Can all complex expressions be simplified to the form $a+jb$? Are there any complex expressions that cannot be simplified to the form $a+jb$, where a and b are real numbers?
For example, $$\frac{1}{j}=0+j(-1),\hspace{0.5cm}e^j=\cos(1)+j\sin(1),\hspace{0.5cm}\sin(j)=0+j\frac{e^2-1}{2e}$$
From what I understand, all complex numbers must exist somewhere on the complex plane where a and b are the coordinates. But some expressions don't have any obvious way to be simplified:
$$\ln(1+j)=???,\hspace{0.5cm}\arctan(j)=???$$
If every expression can be simplified, are there any good references or list of identities?
 A: To get
$\ln(z)$
for any complex $z$
(where $z \ne 0$),
write
$z = |z|y$.
Then $|y| = 1$,
so there is a real $t$
such that
$y = e^{it}
=\cos(t)+i\sin(t)
$,
so
$z 
= |z|y
= |z|(\cos(t)+i\sin(t))
= |z|\cos(t)+i|z|\sin(t)
$.
Since
$|1+j| = \sqrt{2}$,
$(1+j)
=\sqrt{2}\frac{1+j}{2}
=\sqrt{2}e^{i\pi/4}
$,
so
$\ln(1+j)
=\ln(\sqrt{2}e^{i\pi/4})
=\dfrac{\ln(2)}{2}+i\pi/4
$
(you can throw in
$+2\pi  i n$
if you want).
A: Yes, all complex expressions that produce a complex number ($\arctan(i)$ doesn't) can be written in rectangular form. You can generally use a Taylor Series or convert your expression to another form to find the complex number in rectangular form. Here is a page that deals with a lot of these cases. Most of these results use $e^{ix}=\cos(x)+i\sin(x)$ to convert functions that don't seem to work with complex numbers into ones that do.

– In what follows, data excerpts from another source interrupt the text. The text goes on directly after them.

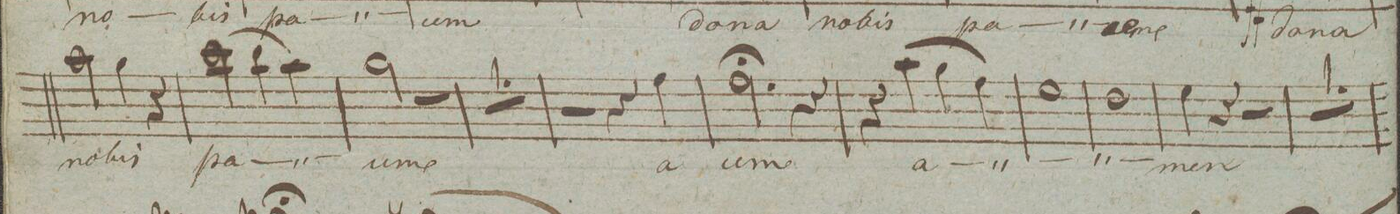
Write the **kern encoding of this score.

**kern	**text	**dynam
*I"Soprano.	*	*
*clefC1	*	*
*k[]	*	*
*met(c|)	*	*
*M2/2	*	*
2ff\	no-	.
4ee\	-bis	.
4r	.	.
=72	=72	=72
(2aa\	pa-	.
4gg\	.	.
4ff\)	.	.
=73	=73	=73
2ee\	-cem	.
2r	.	.
=74	=74	=74
1r	.	.
=75	=75	=75
2r	.	.
4r	.	.
4dd\	a-	.
=76	=76	=76
2.dd;\	-cem	.
4r	.	.
=77	=77	=77
4r	.	.
(4ff\	a-	.
4ee\	.	.
4dd\)	.	.
=78	=78	=78
1cc\	.	.
=79	=79	=79
1b\	.	.
=80	=80	=80
4cc\	-men	.
4r	.	.
2r	.	.
=81	=81	=81
1r	.	.
=82	=82	=82
*-	*-	*-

A: Assume $z=re^{i\theta}=x+iy$. Then
$$\ln(z)=\ln(r)+\ln(e^{i\theta})=\ln(r)+i\theta=\ln(\sqrt{x^2+y^2})+i\arctan(\frac{y}{x})$$
Also regarding $\arctan(z)$, it is not difficult to show that $$\arctan(z)=\frac{1}{2i}\ln\left(\frac{i-z}{i+z}\right)$$
A: The first one is simple:
$$\ln(1+j) = \ln(\sqrt{2} e^{j\pi/8}) = \frac12 \ln 2 + j\frac\pi8$$
For the second: if
$$z = \tan w = \frac{\sin w}{\cos w} = \frac1j \frac{e^{jw} - e^{-jw}}{e^{jw}+e^{-jw}}$$
we can solve for $w = \arctan z$:
$$ e^{2jw} = \frac{1+jz}{1-jz} $$
$$\arctan(z) = w = \frac12 \ln e^{2jw} = \frac12 \ln \left( \frac{1+jz}{1-jz} \right).$$
In particular when $z = j$:
$$\arctan(j) = \frac12 \ln \left( \frac{1+j^2}{1-j^2} \right) = \frac12 \ln 0 $$
and, well, $\ln 0$ is undefined.
A: Any complex number $z$ can be expressed as $Re(z)+i Im(z)$.